Royal British Veterans Enterprise maintains its presence at the village. Gavin Astor House provides specialist nursing care and there are assisted living areas for elderly forces veterans. Over 100 housing units are provided for veterans and their families and temporary accommodation is also provided on the site which provides housing for over 300 people. An industrial complex in the village houses Britain's Bravest Manufacturing Company, run by the Royal British Veterans Enterprise (RBVE), including the manufacturing of road and public signs used throughout the UK. Employment opportunities are also provided on the site and in 1972 the Poppy Appeal headquarters moved to the village.

===Hospital===
This hall was again used as a hospital during World War II and was brought into the National Health Service when it was established in 1948. It was used first as a specialist chest hospital before becoming a general hospital. When the Maidstone General Hospital opened in the early 1980s the hall was used as the headquarters of the Maidstone Health Authority until 2012.

==Modern use==
In March 2014 the hall was sold by the Department of Health to Weston Homes for a nominal fee to be converted into residential apartments. Some areas were in poor condition and repairs were made later in the year before a total of 36 flats were developed in the original building in 2015. Other areas of the site have been developed as further areas of housing.

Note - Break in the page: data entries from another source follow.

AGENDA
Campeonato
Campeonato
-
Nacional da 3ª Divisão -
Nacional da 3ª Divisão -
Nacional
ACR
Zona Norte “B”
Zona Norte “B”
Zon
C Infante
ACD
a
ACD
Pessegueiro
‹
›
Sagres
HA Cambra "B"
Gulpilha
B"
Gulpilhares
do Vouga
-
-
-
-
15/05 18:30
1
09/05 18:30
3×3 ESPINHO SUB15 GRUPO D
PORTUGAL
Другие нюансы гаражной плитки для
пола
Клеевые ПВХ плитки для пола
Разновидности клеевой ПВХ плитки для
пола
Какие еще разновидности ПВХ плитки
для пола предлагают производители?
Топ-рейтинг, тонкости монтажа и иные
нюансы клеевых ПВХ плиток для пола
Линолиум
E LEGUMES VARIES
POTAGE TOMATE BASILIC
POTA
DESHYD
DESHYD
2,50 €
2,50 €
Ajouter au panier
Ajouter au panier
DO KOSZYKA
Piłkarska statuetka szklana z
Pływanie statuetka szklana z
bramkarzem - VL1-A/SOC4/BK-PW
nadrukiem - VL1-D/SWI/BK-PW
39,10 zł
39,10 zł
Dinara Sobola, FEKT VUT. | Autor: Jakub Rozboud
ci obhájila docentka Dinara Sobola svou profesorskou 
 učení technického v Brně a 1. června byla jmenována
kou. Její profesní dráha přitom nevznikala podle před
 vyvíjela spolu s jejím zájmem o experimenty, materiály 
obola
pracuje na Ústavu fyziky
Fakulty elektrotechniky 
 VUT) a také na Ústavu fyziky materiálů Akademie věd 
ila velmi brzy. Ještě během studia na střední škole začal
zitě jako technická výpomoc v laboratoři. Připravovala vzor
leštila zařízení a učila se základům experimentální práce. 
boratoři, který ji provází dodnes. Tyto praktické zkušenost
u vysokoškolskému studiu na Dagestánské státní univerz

Part of the estate is the site of the Heart of Kent Hospice, opened in 1992.

==Cricket ground==

A cricket ground had been built within the grounds of the hall by the mid 19th century. It was used in 1846 and 1847, when the hall was owned by the Milner family, by Kent County Cricket Club for two first-class cricket matches, both played against Surrey. These were the ground's only first-class fixtures and were held as part of an attempt to form a rival to the Canterbury based Kent club.

Prior to the formation of the first county club in 1842, Kent teams had played at the Old County Ground in Town Malling, 2.5 mi west of Preston Hall. The county returned to the ground to play four matches later in the 19th century. They also played over 250 matches at Mote Park in Maidstone between 1859 and 2005. Kent's Second XI played a number of matches at Cobdown Sports Ground in Ditton, around 1 mi to the west of Preston Hall, between 1948 and 1977.

The ground was also used for a number of non-first-class matches. Aylesford Cricket Club used the ground during the ownership of Charles Milner and a team called Preston Hall used the ground between 1873 and 1897, as did a team bearing the name of Henry Brassey. Matches are known to have been played against a variety of well-known amateur teams including I Zingari, Free Foresters, The Mote, Royal Engineers, Sevenoaks Vine and Eton Ramblers. Areas of sports fields remain in use as playing fields on land which was once owned by the estate between the M20 motorway and the River Medway, but the cricket ground is no longer in existence.